The subindex for the manufacturing sector -- which accounts for more than 90 percent of the country's total industrial production -- rose 3.87 percent to 143.39, registering record growth for the month of August and also the 31st straight month of annual increase, the MOEA said in a press release.

The growth of the industrial production index and the manufacturing subindex was driven mainly by the adoption of emerging technologies, the launch of new tech products by global brands, and strong global demand for consumer gadgets, said Huang Wei-chieh (黃偉傑), deputy director of the MOEA's Department of Statistics.

The production of electronic components grew in August by 14.45 percent year-on-year, which was a historical record, the MOEA's data showed.

Among the electronics component suppliers, the integrated circuit industry saw production soar by a record 31.5 percent, as mobile phone manufacturers built their inventories in preparation to launch new products, and amid surging demand for high-performance computing (HPC) devices and automotive electronics, the ministry said.

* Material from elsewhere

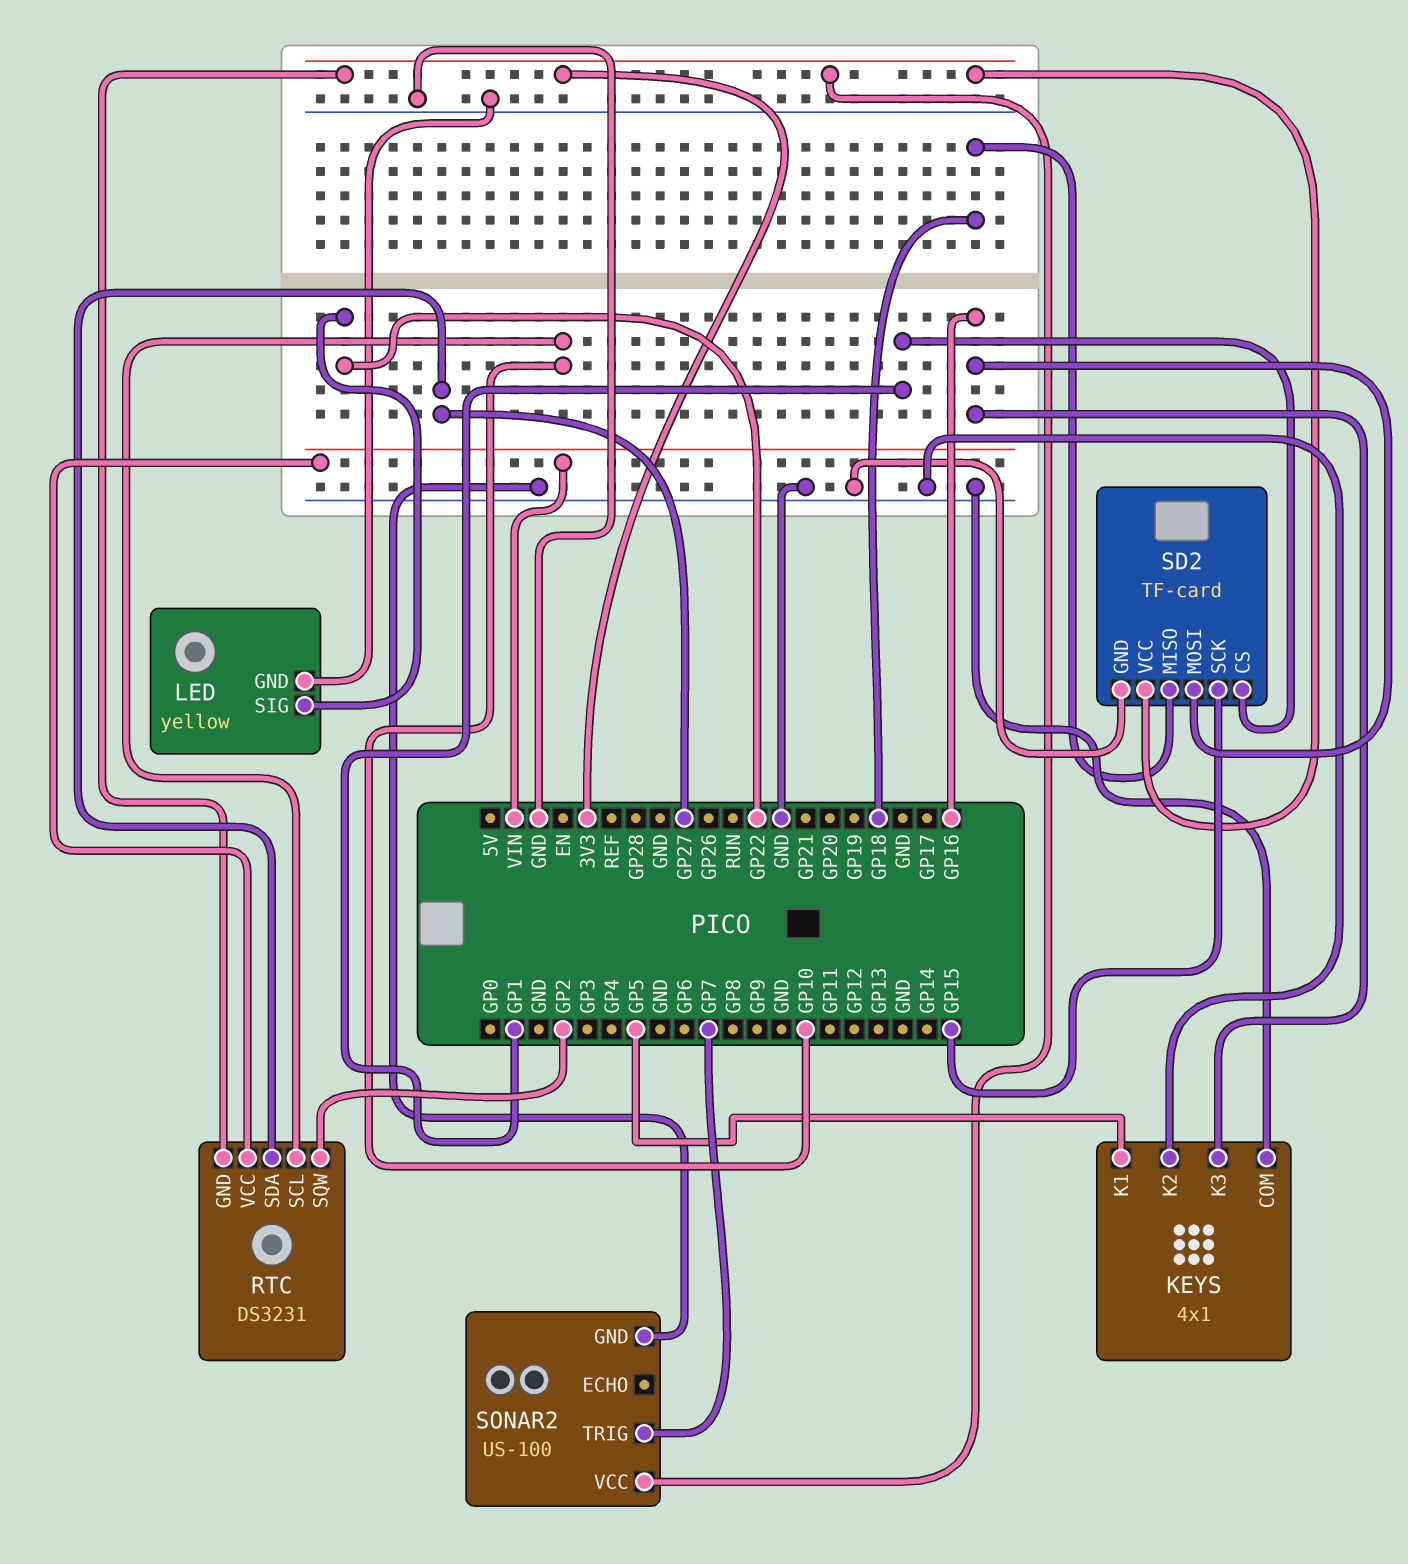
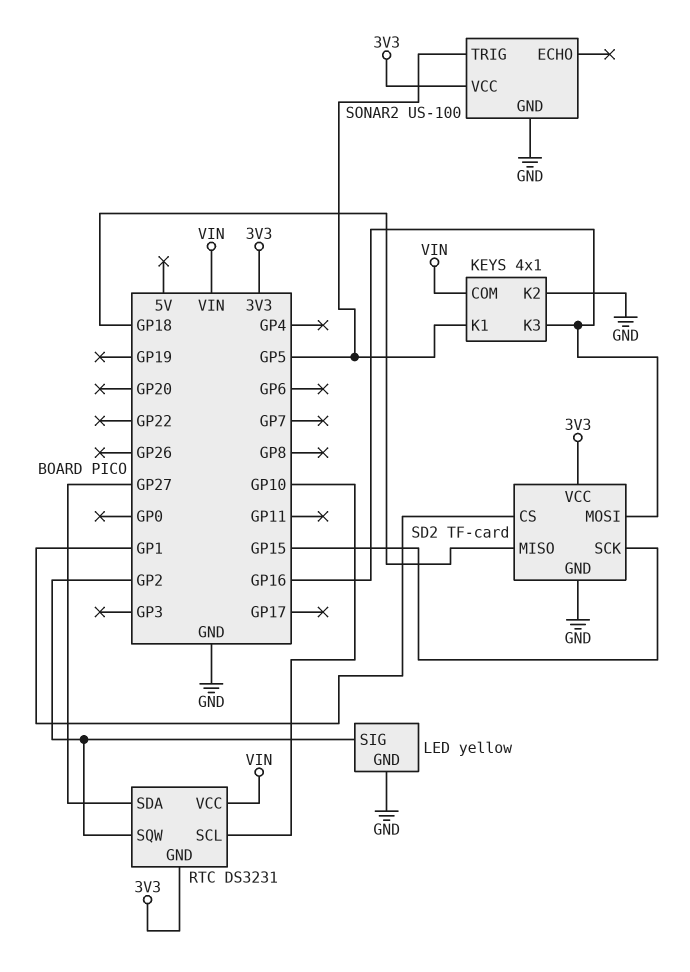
KEYS pin COM: GND -> VIN
LED pin SIG: GP22 -> GP2
SONAR2 pin TRIG: GP7 -> GP5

However, production output in the petrochemical and steel industries declined in August, according to the ministry's data.

Meanwhile, in the first eight months of the year, industrial production rose 4.40 percent from a year earlier, while the subindex for the manufacturing sector grew 4.54 percent year-on-year, according to the MOEA.

Looking ahead, Huang said the ministry is cautious about the outlook for the manufacturing industry in September and is projecting negative growth of the subindex for that sector.

Among the factors that may affect Taiwan's manufacturing industry down road are further disruptions of global supply chains due to COVID-19 lockdowns in major China cities, soaring inflation that would depress demand, and geopolitical issues associated with the Russia-Ukraine war, Huang said.